Texte extrait
· · · · ·

Planète Quel visage aura la production d’électricité "verte" en Wallonie en 2020 ? Le gouvernement wallon devrait approuver ce jeudi un plan spécialement concocté par Jean-Marc Nollet (Ecolo), le ministre régional en charge de l’Energie. Un vent favorable a soufflé jusqu’à nous la note qu’il va présenter aux autres membres de l’exécutif wallon. Au menu : photovoltaïque, énergie éolienne, géothermie, hydroélectricité, biomasse, etc. L’objectif : atteindre une production de 8 000 GWh (gigawatt-heure, l’unité de mesure de l’énergie) d’électricité renouvelable à partir du sol wallon. Attention, un second objectif plus fondamental encore se trouve en toile de fond : en effet, au-delà de l’offre d’électricité renouvelable, la part d’énergie verte consommée en Wallonie en 2020 devra peser 20 % de la consommation totale, soit 25 176 GWh. La production électrique pure va évidemment y contribuer.

Comment faire ? C’est bien l’objet du "plan Nollet", qui propose une répartition de l’effort entre les différentes technologies "propres" que la Wallonie peut exploiter sur son sol. Toutefois, pas de mesures concrètes ici : il s’agit de donner les lignes stratégiques pour l’avenir.

La bataille des éoliennes

Tout d’abord, l’électricité. Comme décidé la semaine dernière, dans le sang et les larmes, par les principaux ministres du gouvernement wallon, il a fallu réduire la voilure en matière d’éoliennes "on-shore" (terrestres).

Pour rappel, suite à une étude d’incidence et aux remarques des communes concernées par les implantations de mâts, le territoire wallon susceptible d’accueillir de nouvelles éoliennes a été réduit de 15 000 hectares. Résultat : l’objectif initial de 4 500 GWh d’énergie éolienne d’ici 2020 est passé à 3 800 GWh dans le plan Nollet.

A ces éoliennes "classiques", le ministre Ecolo ajoute entre 200 et 600 GWh de petites et moyennes éoliennes à implanter en bordure des autoroutes et des voies fluviales wallonnes. Toutefois, ce projet devra être d’abord validé par une phase de tests destinés à vérifier la faisabilité technique et l’opportunité économique de cette filière.

· · · · ·

Données extraites
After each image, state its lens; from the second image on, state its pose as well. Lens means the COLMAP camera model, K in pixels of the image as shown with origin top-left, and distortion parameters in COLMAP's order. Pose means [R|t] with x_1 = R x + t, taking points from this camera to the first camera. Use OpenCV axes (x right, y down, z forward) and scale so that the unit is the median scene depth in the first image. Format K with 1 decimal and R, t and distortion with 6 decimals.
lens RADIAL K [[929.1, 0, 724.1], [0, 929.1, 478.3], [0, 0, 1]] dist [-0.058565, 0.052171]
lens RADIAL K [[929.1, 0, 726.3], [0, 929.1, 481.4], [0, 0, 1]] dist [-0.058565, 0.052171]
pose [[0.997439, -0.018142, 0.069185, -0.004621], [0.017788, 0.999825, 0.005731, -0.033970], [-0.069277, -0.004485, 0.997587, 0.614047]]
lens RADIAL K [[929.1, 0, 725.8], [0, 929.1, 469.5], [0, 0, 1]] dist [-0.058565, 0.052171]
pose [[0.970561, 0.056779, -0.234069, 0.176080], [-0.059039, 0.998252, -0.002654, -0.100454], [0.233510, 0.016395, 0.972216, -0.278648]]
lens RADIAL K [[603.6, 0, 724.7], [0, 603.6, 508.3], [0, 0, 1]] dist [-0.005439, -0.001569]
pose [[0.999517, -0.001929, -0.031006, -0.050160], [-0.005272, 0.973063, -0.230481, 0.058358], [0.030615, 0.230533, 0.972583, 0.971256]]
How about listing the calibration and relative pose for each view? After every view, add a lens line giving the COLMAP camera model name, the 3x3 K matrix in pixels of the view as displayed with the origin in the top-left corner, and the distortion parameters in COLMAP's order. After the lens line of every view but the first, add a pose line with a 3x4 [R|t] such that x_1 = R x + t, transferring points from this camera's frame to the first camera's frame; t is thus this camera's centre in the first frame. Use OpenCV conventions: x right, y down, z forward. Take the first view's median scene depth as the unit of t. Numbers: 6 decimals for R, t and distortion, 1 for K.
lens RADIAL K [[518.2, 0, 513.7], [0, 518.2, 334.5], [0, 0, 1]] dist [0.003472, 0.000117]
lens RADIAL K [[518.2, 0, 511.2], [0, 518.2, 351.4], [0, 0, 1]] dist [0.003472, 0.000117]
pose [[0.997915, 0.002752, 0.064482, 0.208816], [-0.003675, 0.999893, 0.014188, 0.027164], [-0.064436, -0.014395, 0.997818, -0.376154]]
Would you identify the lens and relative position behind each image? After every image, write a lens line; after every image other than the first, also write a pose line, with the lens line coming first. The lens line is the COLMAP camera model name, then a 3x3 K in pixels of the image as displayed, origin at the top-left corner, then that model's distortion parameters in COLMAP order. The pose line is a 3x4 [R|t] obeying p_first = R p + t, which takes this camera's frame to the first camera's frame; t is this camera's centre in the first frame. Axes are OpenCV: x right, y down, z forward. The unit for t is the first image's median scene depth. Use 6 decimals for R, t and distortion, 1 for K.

· · · · ·

Travail à réaliser
1 - Recopiez le passage de l'article sur l'électricité verte en Wallonie compris entre "Tout d’abord, l’électricité." et "de cette filière.", bornes incluses, en remplaçant "mâts" par "pylônes".
2 - Rédigez la suite de l'article sur le plan wallon d'électricité renouvelable à partir de sa dernière phrase.

Réponses attendues
1 -
Tout d’abord, l’électricité. Comme décidé la semaine dernière, dans le sang et les larmes, par les principaux ministres du gouvernement wallon, il a fallu réduire la voilure en matière d’éoliennes "on-shore" (terrestres).

Pour rappel, suite à une étude d’incidence et aux remarques des communes concernées par les implantations de pylônes, le territoire wallon susceptible d’accueillir de nouvelles éoliennes a été réduit de 15 000 hectares. Résultat : l’objectif initial de 4 500 GWh d’énergie éolienne d’ici 2020 est passé à 3 800 GWh dans le plan Nollet.

A ces éoliennes "classiques", le ministre Ecolo ajoute entre 200 et 600 GWh de petites et moyennes éoliennes à implanter en bordure des autoroutes et des voies fluviales wallonnes. Toutefois, ce projet devra être d’abord validé par une phase de tests destinés à vérifier la faisabilité technique et l’opportunité économique de cette filière.

2 -
Par ailleurs, le plan Nollet ajoute aux éoliennes le photovoltaïque (1 250 GWh en 2020 au total pour les petites et les grandes installations), de l’hydroélectricité (barrages, etc.) pour 400 GWh, de la géothermie, de la production électrique à partir de la biomasse solide, le biogaz, le bioliquide… Pour obtenir donc, au final, une production d’électricité renouvelable de 8 000 GWh en 2020.

Mais on est encore loin de l’objectif de plus de 25 000 GWh de consommation d’énergie renouvelable…

Chaleur et transport "verts"

Pour atteindre ce seuil de 20 % de la consommation totale prévue en 2020, Jean-Marc Nollet additionne aux filières évoquées plus haut la part que la Wallonie peut réclamer dans la production éolienne "offshore" (3 200 GWh). Toujours loin du compte… Le secteur du transport va également apporter sa pierre à l’édifice : à l’horizon 2020, il devrait intégrer 10 % d’énergie renouvelable.

Mais l’artillerie lourde en matière de consommation d’énergie verte vient de la chaleur. Grâce à la production de chaleur renouvelable liée au solaire thermique, aux pompes à chaleur et surtout à la biomasse, 10 829 GWh devraient être trouvés. Ils permettront d’atteindre les fameux 20 % en 2020.